RE: URI spaces: source, processing, result

Posted by Robert Koberg <ro...@koberg.com>.

Hi,

> -----Original Message-----
> From: Jeff Turner [mailto:jefft@apache.org]
> Sent: Wednesday, December 11, 2002 10:27 PM
<snip/>
>
> Here is an analogy with the seemingly uncontroversial 'linkmap' scheme.
> How should 'linkmap' links be implemented?
>
> a) Have an explicit prefix, like <link href="site:/primer">
> b) Have unprefixed links like <link href="primer">, and have the CLI open
> the linkmap.xml file, and check if a 'primer' entry exists.  If so, treat
> as a linkmap link.

I am failing to understand why this is a concern of some post process. Are you
not trying to transform one representation to another? To me, the 'linkmap.xml'
should be accessed at transformation time to transform the link.

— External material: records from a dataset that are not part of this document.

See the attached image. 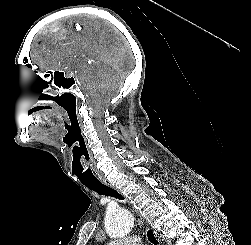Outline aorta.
<instances>
[{"mask_svg": "<svg viewBox=\"0 0 251 245\" xmlns=\"http://www.w3.org/2000/svg\"><path fill=\"white\" fill-rule=\"evenodd\" d=\"M133 228L134 219L129 211L117 209L106 214L105 229L111 238H122L128 235Z\"/></svg>", "mask_w": 251, "mask_h": 245, "instance_id": "aorta-1", "label": "aorta"}]
</instances>
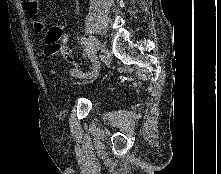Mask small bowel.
Returning <instances> with one entry per match:
<instances>
[{
    "mask_svg": "<svg viewBox=\"0 0 221 174\" xmlns=\"http://www.w3.org/2000/svg\"><path fill=\"white\" fill-rule=\"evenodd\" d=\"M24 4H25L26 11L31 19L34 30L38 33H43L46 30V26L40 17L38 0H24ZM53 28L59 29L63 34V30H64L63 24L54 26ZM45 43H46V47H45L44 53L46 55H54L55 53L53 51V42L49 41V39L47 38V35L45 37Z\"/></svg>",
    "mask_w": 221,
    "mask_h": 174,
    "instance_id": "obj_1",
    "label": "small bowel"
}]
</instances>
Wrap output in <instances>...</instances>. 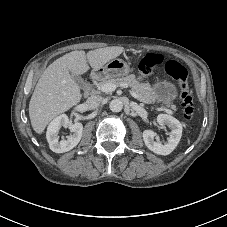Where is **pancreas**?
Returning <instances> with one entry per match:
<instances>
[{
    "label": "pancreas",
    "mask_w": 227,
    "mask_h": 227,
    "mask_svg": "<svg viewBox=\"0 0 227 227\" xmlns=\"http://www.w3.org/2000/svg\"><path fill=\"white\" fill-rule=\"evenodd\" d=\"M99 81V84L108 82L117 86L125 83L131 87L132 93L135 94V97L139 101L152 102L150 85L148 83L140 82L134 74L127 75L126 77L100 78ZM172 107L175 108L174 105H172Z\"/></svg>",
    "instance_id": "pancreas-1"
}]
</instances>
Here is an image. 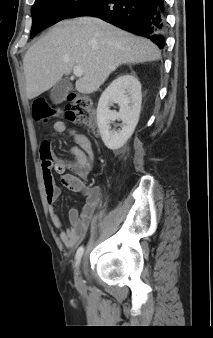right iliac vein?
<instances>
[{
	"label": "right iliac vein",
	"mask_w": 213,
	"mask_h": 338,
	"mask_svg": "<svg viewBox=\"0 0 213 338\" xmlns=\"http://www.w3.org/2000/svg\"><path fill=\"white\" fill-rule=\"evenodd\" d=\"M75 282H76L77 285H81L82 284V277H81L80 268H78L76 270Z\"/></svg>",
	"instance_id": "obj_1"
}]
</instances>
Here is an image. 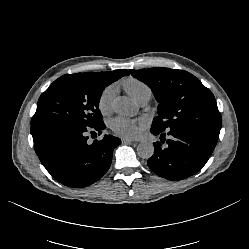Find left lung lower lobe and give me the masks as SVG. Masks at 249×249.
I'll use <instances>...</instances> for the list:
<instances>
[{
    "label": "left lung lower lobe",
    "mask_w": 249,
    "mask_h": 249,
    "mask_svg": "<svg viewBox=\"0 0 249 249\" xmlns=\"http://www.w3.org/2000/svg\"><path fill=\"white\" fill-rule=\"evenodd\" d=\"M220 129L187 125L162 131L156 126H151V133L160 135V142L153 143L155 151L147 162L149 168L158 176L173 181L194 175L212 154ZM166 133L169 137L165 143Z\"/></svg>",
    "instance_id": "1"
}]
</instances>
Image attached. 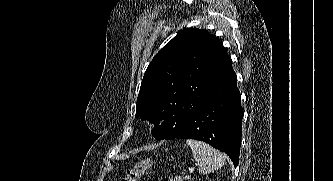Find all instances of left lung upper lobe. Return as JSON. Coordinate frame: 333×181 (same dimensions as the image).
<instances>
[{
  "mask_svg": "<svg viewBox=\"0 0 333 181\" xmlns=\"http://www.w3.org/2000/svg\"><path fill=\"white\" fill-rule=\"evenodd\" d=\"M232 68L218 39L204 30L179 32L153 58L144 74L136 117L155 123L158 139L172 131L168 121L199 109L211 88ZM160 120L163 123L159 126Z\"/></svg>",
  "mask_w": 333,
  "mask_h": 181,
  "instance_id": "left-lung-upper-lobe-1",
  "label": "left lung upper lobe"
}]
</instances>
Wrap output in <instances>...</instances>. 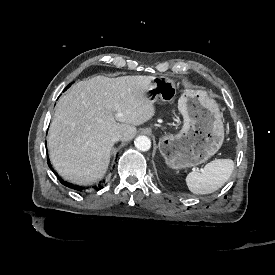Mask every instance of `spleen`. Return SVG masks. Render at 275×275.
Wrapping results in <instances>:
<instances>
[{"mask_svg": "<svg viewBox=\"0 0 275 275\" xmlns=\"http://www.w3.org/2000/svg\"><path fill=\"white\" fill-rule=\"evenodd\" d=\"M234 163L231 159H216L207 163L201 172H191L185 182L193 194H210L219 189L231 176Z\"/></svg>", "mask_w": 275, "mask_h": 275, "instance_id": "spleen-1", "label": "spleen"}]
</instances>
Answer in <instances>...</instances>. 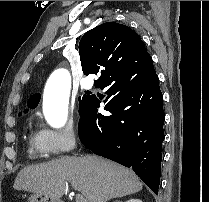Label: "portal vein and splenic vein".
<instances>
[{"label":"portal vein and splenic vein","mask_w":209,"mask_h":202,"mask_svg":"<svg viewBox=\"0 0 209 202\" xmlns=\"http://www.w3.org/2000/svg\"><path fill=\"white\" fill-rule=\"evenodd\" d=\"M76 202H86L85 198L81 194L76 195Z\"/></svg>","instance_id":"18ae733b"}]
</instances>
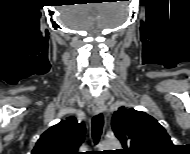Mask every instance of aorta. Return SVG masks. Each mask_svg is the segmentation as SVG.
<instances>
[{
    "mask_svg": "<svg viewBox=\"0 0 190 154\" xmlns=\"http://www.w3.org/2000/svg\"><path fill=\"white\" fill-rule=\"evenodd\" d=\"M120 142L117 139H106L100 144V149L103 150H116L120 148Z\"/></svg>",
    "mask_w": 190,
    "mask_h": 154,
    "instance_id": "762f6f07",
    "label": "aorta"
}]
</instances>
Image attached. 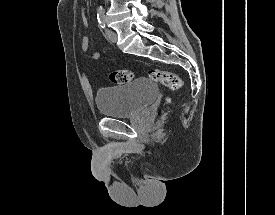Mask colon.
Wrapping results in <instances>:
<instances>
[{"mask_svg":"<svg viewBox=\"0 0 275 215\" xmlns=\"http://www.w3.org/2000/svg\"><path fill=\"white\" fill-rule=\"evenodd\" d=\"M109 77L112 83L121 85L129 82L133 78V73L129 70H114L110 73ZM149 78L171 90H178L182 87L181 78L168 70L151 69L149 71Z\"/></svg>","mask_w":275,"mask_h":215,"instance_id":"obj_1","label":"colon"}]
</instances>
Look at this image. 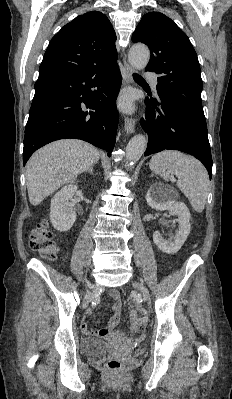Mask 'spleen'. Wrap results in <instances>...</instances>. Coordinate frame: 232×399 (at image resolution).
<instances>
[{"mask_svg": "<svg viewBox=\"0 0 232 399\" xmlns=\"http://www.w3.org/2000/svg\"><path fill=\"white\" fill-rule=\"evenodd\" d=\"M149 168L166 182L170 180V172L175 174L179 190L188 198L195 211H203L209 192V176L199 160L176 150H166L152 156Z\"/></svg>", "mask_w": 232, "mask_h": 399, "instance_id": "1", "label": "spleen"}]
</instances>
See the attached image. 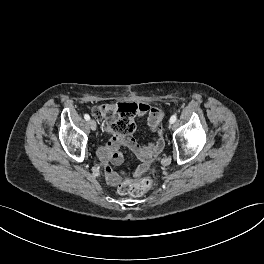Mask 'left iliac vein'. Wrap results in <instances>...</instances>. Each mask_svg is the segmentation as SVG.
I'll use <instances>...</instances> for the list:
<instances>
[{
	"instance_id": "1",
	"label": "left iliac vein",
	"mask_w": 264,
	"mask_h": 264,
	"mask_svg": "<svg viewBox=\"0 0 264 264\" xmlns=\"http://www.w3.org/2000/svg\"><path fill=\"white\" fill-rule=\"evenodd\" d=\"M168 127L171 128L172 127V123H170Z\"/></svg>"
}]
</instances>
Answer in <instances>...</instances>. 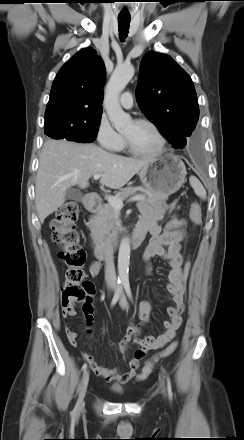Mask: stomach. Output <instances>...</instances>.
<instances>
[{"label":"stomach","instance_id":"1","mask_svg":"<svg viewBox=\"0 0 244 440\" xmlns=\"http://www.w3.org/2000/svg\"><path fill=\"white\" fill-rule=\"evenodd\" d=\"M186 167L177 156L167 154L153 159L139 172L143 187L151 194L168 197L185 182Z\"/></svg>","mask_w":244,"mask_h":440}]
</instances>
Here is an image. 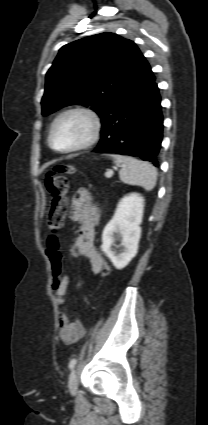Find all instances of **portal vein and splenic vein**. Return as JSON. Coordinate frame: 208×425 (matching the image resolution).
Segmentation results:
<instances>
[{"mask_svg":"<svg viewBox=\"0 0 208 425\" xmlns=\"http://www.w3.org/2000/svg\"><path fill=\"white\" fill-rule=\"evenodd\" d=\"M112 175H113V172H112V171H107V172L105 173V177H106V178H111V177H112Z\"/></svg>","mask_w":208,"mask_h":425,"instance_id":"1","label":"portal vein and splenic vein"}]
</instances>
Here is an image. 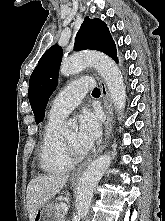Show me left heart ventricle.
I'll list each match as a JSON object with an SVG mask.
<instances>
[{
	"label": "left heart ventricle",
	"instance_id": "left-heart-ventricle-1",
	"mask_svg": "<svg viewBox=\"0 0 165 221\" xmlns=\"http://www.w3.org/2000/svg\"><path fill=\"white\" fill-rule=\"evenodd\" d=\"M65 138L68 140V142L79 152L86 151L79 143L78 141V132L77 130H72L70 132H67L65 135Z\"/></svg>",
	"mask_w": 165,
	"mask_h": 221
}]
</instances>
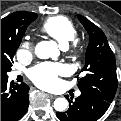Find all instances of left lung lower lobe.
Here are the masks:
<instances>
[{
  "label": "left lung lower lobe",
  "instance_id": "obj_1",
  "mask_svg": "<svg viewBox=\"0 0 121 121\" xmlns=\"http://www.w3.org/2000/svg\"><path fill=\"white\" fill-rule=\"evenodd\" d=\"M106 102L90 94L81 93L75 101H70L67 112H57L60 121H97L108 109Z\"/></svg>",
  "mask_w": 121,
  "mask_h": 121
}]
</instances>
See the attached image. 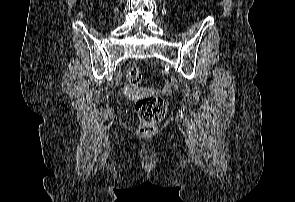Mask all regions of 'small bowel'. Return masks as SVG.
Instances as JSON below:
<instances>
[{
    "label": "small bowel",
    "instance_id": "small-bowel-1",
    "mask_svg": "<svg viewBox=\"0 0 295 202\" xmlns=\"http://www.w3.org/2000/svg\"><path fill=\"white\" fill-rule=\"evenodd\" d=\"M124 86H128V98H154V93H150V89H142V85H129V81H124Z\"/></svg>",
    "mask_w": 295,
    "mask_h": 202
}]
</instances>
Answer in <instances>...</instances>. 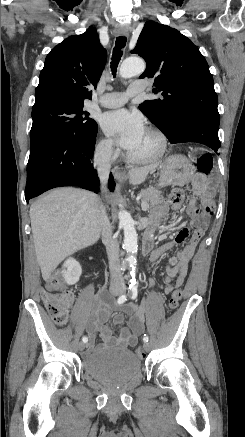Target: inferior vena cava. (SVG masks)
Segmentation results:
<instances>
[{
    "label": "inferior vena cava",
    "mask_w": 245,
    "mask_h": 437,
    "mask_svg": "<svg viewBox=\"0 0 245 437\" xmlns=\"http://www.w3.org/2000/svg\"><path fill=\"white\" fill-rule=\"evenodd\" d=\"M110 156L111 145H108L104 151L95 156L94 167L97 170L98 176L101 181V188L105 189V185L108 182L110 172ZM102 212V241L106 246V251L109 260V268L111 274V284L124 285L123 274L119 270V243L113 236L112 226L109 222V218L106 214L105 207H101Z\"/></svg>",
    "instance_id": "inferior-vena-cava-1"
}]
</instances>
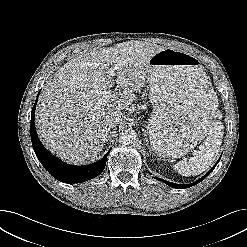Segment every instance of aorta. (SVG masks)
Returning a JSON list of instances; mask_svg holds the SVG:
<instances>
[{"instance_id": "1", "label": "aorta", "mask_w": 247, "mask_h": 247, "mask_svg": "<svg viewBox=\"0 0 247 247\" xmlns=\"http://www.w3.org/2000/svg\"><path fill=\"white\" fill-rule=\"evenodd\" d=\"M119 140L122 144H132L136 140V133L133 130H124L120 133Z\"/></svg>"}]
</instances>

On the linkmap: I would not like to see a list of URIs (or URLs). Is forrest
intended to be only for well established projects? That is, those projects that
have their site architecture set in stone. Should forrest be used for projects
that might need to rearrange the site structure? If it is for a new site/project
then it would be nice to be able easily move things around without having to
hand edit the linkmap to change the URI/URL string for each changed item. If you
have a linkmap like:

<folder name="docroot">
  <page id="abcd"/>
  <folder name="folder1">
    <page id="f1abc"/>
    <page id="f1bcd"/>
    <page id="f1cde"/>
    <folder name="folder11">
      <page id="f1abc"/>
      <page id="f1bcd"/>
      <page id="f1cde"/>
    </folder>
  </folder>
</folder>

After you have created this initial structure, generate the site, and then some
people look at it and determine it is not the best, usability-wise. It is
determined that folder11 would be better served as a child of the docroot. Using
a structure like the above you simply move the folder11 nodeset to be a child of
the docroot. There is no need to rewrite strings telling where these things are.
The transformation finds the ID of the item in question and recursively builds
the path as it is structured in the linkmap at time of generation. Now, I think
the objection to this is that it is too hard to understand or do recursion to
build these paths? Is that the problem?

best,
-Rob


<snip/>

Re: URI spaces: source, processing, result

Posted by Jeff Turner <je...@apache.org>.

On Wed, Dec 11, 2002 at 09:35:47PM +0100, Steven Noels wrote:
> Nicola Ken Barozzi wrote:
> 
> >
> >Does this make sense?
> >
> 
> I really don't know. I have been talking offlist to both you and Jeff, 
> and some of this is above my drugged head these days.

Heaven help us if forrest-dev ever becomes as incomprehensible as
avalon-dev :P

> Trying to bring the town of you together, I see there is some general 
> tendency to tolerate and even advocate some source:/ or scheme:/ like 
> think, if not for the same reason. While I love to KISS, the aspect of 
> having to declare my links in my future Forrest docs like <link 
> href="protocol:name"/> feels kinda good, protocol being things like
> 
>  - javadoc
>  - code
>  - keyword
>  - index
>  - raw
>  - href (default)
>  - linkmap (indirection layer, also to aforementioned protocols)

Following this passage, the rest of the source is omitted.